Vor zwei Jahren entwickelte die zierliche Bundesfamilienministerin wahre Herkuleskräfte, um ihr von der SPD übernommenes Lieblingsprojekt in der eigenen Unionsfraktion durchzuboxen: den massiven Ausbau der Krippenbetreuung. Ursula von der Leyen setzte eine Verdreifachung der Plätze auf insgesamt 750.000 bis 2013 durch. Ein Zwölf-Milliarden-Euro Projekt, das staunen machte. Doch seine Umsetzung gerät ins Stocken. Von den 2,15 Milliarden Euro, die 2008 zur Verfügung gestellt wurden, riefen die Ländern nur 63 Millionen ab, gerade Mal drei Prozent der Summe.
Neuere Berechnungen gehen zwar davon aus, dass wegen rückläufiger Geburtenzahlen nur etwa 600.000 Plätze für die Allerkleinsten benötigt werden. Doch wenn künftig wirklich jedes dritte Kind in einer Krippe betreut werden soll, müssten in den kommenden vier Jahren zwischen 50.000 und 75.000 zusätzliche Erzieherinnen und Erzieher eingestellt werden. Ein Ziel, das kaum zu bewältigen ist, denn es mangelt an Nachwuchs: Pro Jahr verlassen viel zu wenig ausgebildete Erzieherinnen und Erzieher die Fachschulen. Sie allein können den Bedarf nicht decken, zumal im Osten eine Verrentungswelle bevorsteht und auch an Schulen immer mehr Erzieher benötigt werden. Seit 2007 hätten bereits drei Mal mehr neue Krippenplätze eingerichtet werden müssen als geschaffen wurden.
Individuelle Förderung bleibt ein Wunschtraum
igentlich sollte mit der Krippenoffensive auch eine Qualitätsoffensive einher gehen. Doch die scheint noch weniger zu funktionieren als der Ausbau der Kindertagesstätten. Der Erzieherberuf, zu 95 Prozent von Frauen ausgeübt, wird gering geschätzt. In kaum einem Aufgabenbereich wird die gesellschaftliche Leistung so wenig mit sozialer Anerkennung vergolten. Obwohl die Politik vor einigen Jahren die frühkindliche Bildung als zentrales Handlungsfeld entdeckt hat, ist die Situation vor Ort schwierig geblieben: Die Bezahlung ist miserabel (nach fünf Jahren Ausbildung starten Erzieher mit 1.500 Euro brutto – Lehrer verdienen das Doppelte bis Dreifache), die Betreuungsschlüssel (Anzahl der Kinder pro Erzieherin) machen individuelle Förderung zum Wunschtraum und die Anforderungen zum Beispiel an Integrationsleistungen sind erheblich gestiegen.

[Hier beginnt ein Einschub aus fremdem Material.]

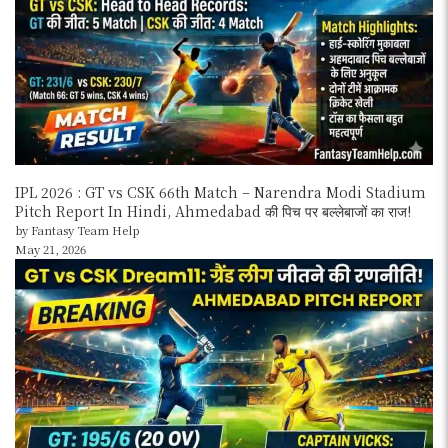
IPL 2026 : GT vs CSK 66th Match – Narendra Modi Stadium
Pitch Report In Hindi, Ahmedabad की पिच पर बल्लेबाजों का राज!
by Fantasy Team Help
May 21, 2026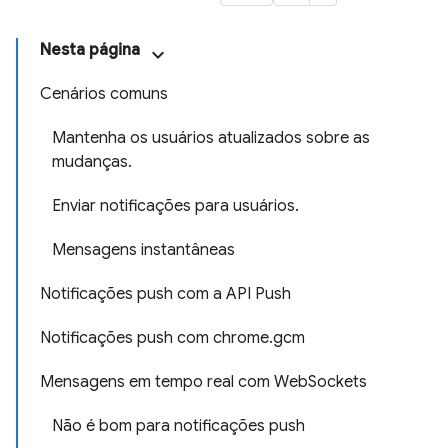
Nesta página
Cenários comuns
Mantenha os usuários atualizados sobre as
mudanças.
Enviar notificações para usuários.
Mensagens instantâneas
Notificações push com a API Push
Notificações push com chrome.gcm
Mensagens em tempo real com WebSockets
Não é bom para notificações push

Im Bereich der Frühpädagogik müsste sich sehr viel mehr ändern als nur der Krippenausbau. Fachkundige fordern längst eine akademische Ausbildung für Erzieher und Weiterbildung für das bestehende Personal. Immerhin bieten mittlerweile etwa 30 Fachhochschulen ein Frühpädagogik-Studium an. Aber für diese Absolventen gibt es derzeit kaum angemessene Perspektiven, viele Studienabbrecher sind die Folge. Hilde von Balluseck, die 2004 den ersten Frühpädagogik-Studiengang an der Alice-Salomon-Fachhochschule Berlin gegründet hat, ist überzeugt, dass eine Professionalisierung nur stattfinden kann, wenn in Kindertagesstätten besser bezahlt wird.
Ob der Personalmangel so dramatisch wird, dass sich von der Leyen bald für die Beschäftigung Langzeitarbeitsloser in den Kindertagesstätten einsetzt, so wie dies kürzlich Bundesgesundheitsministerin Ulla Schmidt (SPD) für die Altenpflege propagierte? Manches weist jedenfalls auf Notlösungen hin, denn die Länder verharren weitgehend untätig. Sie müssten ein Großteil der Investitionen selbst aufbringen. Einzig der Leidensdruck der Kommunen zwingt offenbar zum Handeln. Die Stadt München, in der der Erziehermangel bereits jetzt spürbar ist, hat eine Kampagne gestartet, mit der Fachkräfte aus anderen Bundesländern abgeworben werden sollen. Sie lockt interessierte Erzieherinnen mit einem gesponserten Schnupperbesuch in die Landeshauptstadt. Ein paar Fachkräfte aus dem Osten hat München schon abgeworben.